Demotix/Nawal Al Basri. Birdseye view of the protest 30th April 2012 in Megsha, Bahrain.

Secular and Islamist 

On the political terrain, secular forces are divided. The liberal-democrat and conservative democratic parties are weak or in decline, like the old Egyptian Wafd party or the Moroccan Istiqlal. On the left, “Arab socialism”, which was supposed to be the ideology of the Nationalists (from Nasser to the Baath, the Algerian FLN or the Tunisian Neo-Destour), has vanished into the oligarchic system and corruption. Today genuine Arab Nationalist forces are small groups.  On the left, post-communist centre-left parties like the Tunisian Ettajdid and Moroccan PPS (Socialist Progressive Party) have a limited influence.  In comparison the radical new left of the 60s has had a more prolific and diverse offspring - with old parties like PFLP in Palestine or the Socialist Party of Yemen, or new ones such as the leftist PSU (United Socialist Party) in Morocco, and the social democratic al-Waad in Bahrain. New movements have also appeared, like in Tunisia the leftist radical PCOT (Communist Party of the workers of Tunisia), the social-democratic FDTL (Forum for Democracy, Labour and liberty) or the liberal PDP (Peoples’ Democratic Party).

The Islamists are (provisionally) the great beneficiary of a movement they call “Islamic awakening”. The main Islamist parties have abandoned the revolutionary utopian goal of the Islamic State and progressively transformed into conservative political parties accepting the parliamentarian game. These parties are rooted in urban middle class, professionals, civil servants, etc. the kind of people who aspire to law and order more than to the turmoil of Islamic  revolution. They won the election in Tunisia, Morocco and Egypt and will probably have similar success in other countries if free elections are held.  Such a conservative party could be one of the bases of a post-revolutionary regime, in cooperation with the military (in Egypt), or any kind of coalition after the elections and the “return to normality”.

But the Islamists are challenged from within. On the one hand, some of the Islamist activists have been struggling together side by side with leftist or liberal secular forces: such as in Morocco the members of the movement Al adl wal ishane (Justice and Charity); in Egypt, a part of the young Muslims Brotherhood (and Sisterhood); and the same in Yemen or Syria.

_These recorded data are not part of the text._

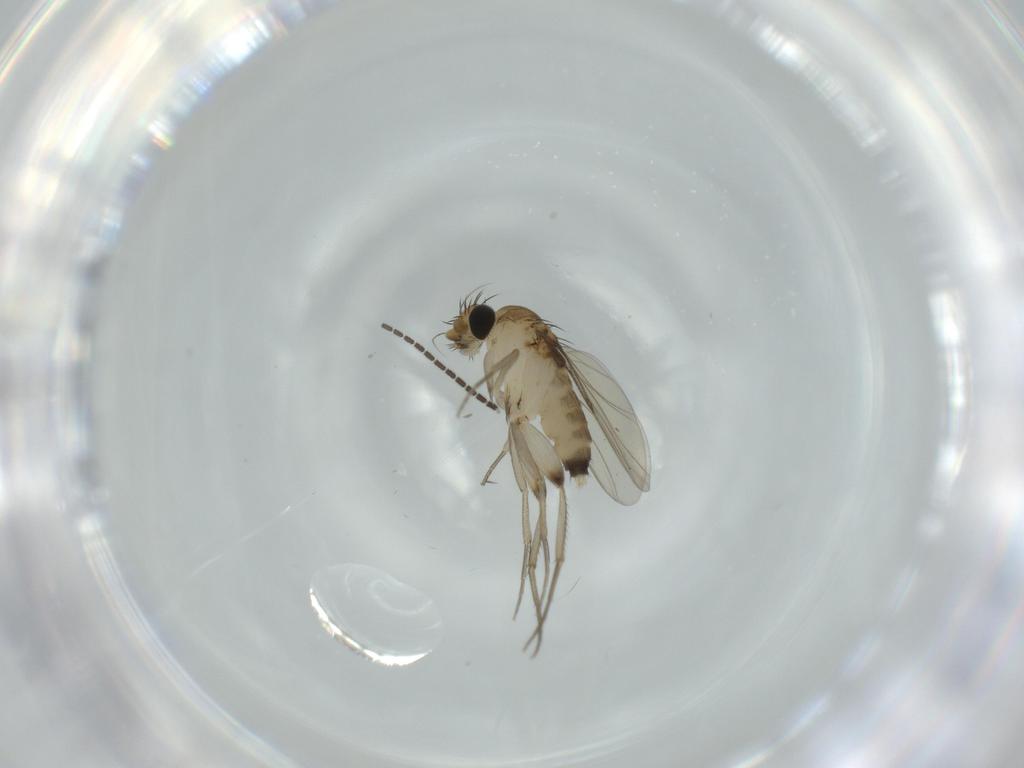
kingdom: Animalia
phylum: Arthropoda
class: Insecta
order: Diptera
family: Phoridae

On the other hand, mainstream Islamists are challenged by dynamic ultraconservative Salafist groups. They can disrupt the cautious approach of movements like Ennadha in Tunisia and the Muslim Brotherhood in Egypt (where the Salafist An Nour party has got 20% of the votes). They are mounting all sorts of provocations (like in Tunisia the Hizb u Tharir - Party of the Liberation, a radical international party). Salafists often act in connection with the former security services of the old regimes and external forces (Saudis).   

The past is still competing with the future 

The political future of Tunisia and Egypt is uncertain. The future and the past are still competing. In Tunisia, social unrest, provocations and a bad economic situation might push electors towards candidates promising a return to order. Ennadha is hesitating between cooperating with or confronting other political parties, probably also because of the contradictory aspirations of its members as well as voters. In Egypt the Supreme Military Council is engaged in arm-wrestling with the forces of change  (the youth networks, part of the left, part of the Islamic youth), with the Muslim Brotherhood in between, waiting to reap the benefits of the situation following  an expectedly good electoral result.

The short-term fate of the Arab revolution in each particular state will depend on the nuisance capacity of several actors. Those from inside, who would like to limit it or who would like to go backwards. And also those from outside, western powers, Saudis, Israelis... Whatever will happen in the coming months or years, things are not going to go back to what they used to be, and the 2011 awakening of the Arab people will be harvested in the coming decade.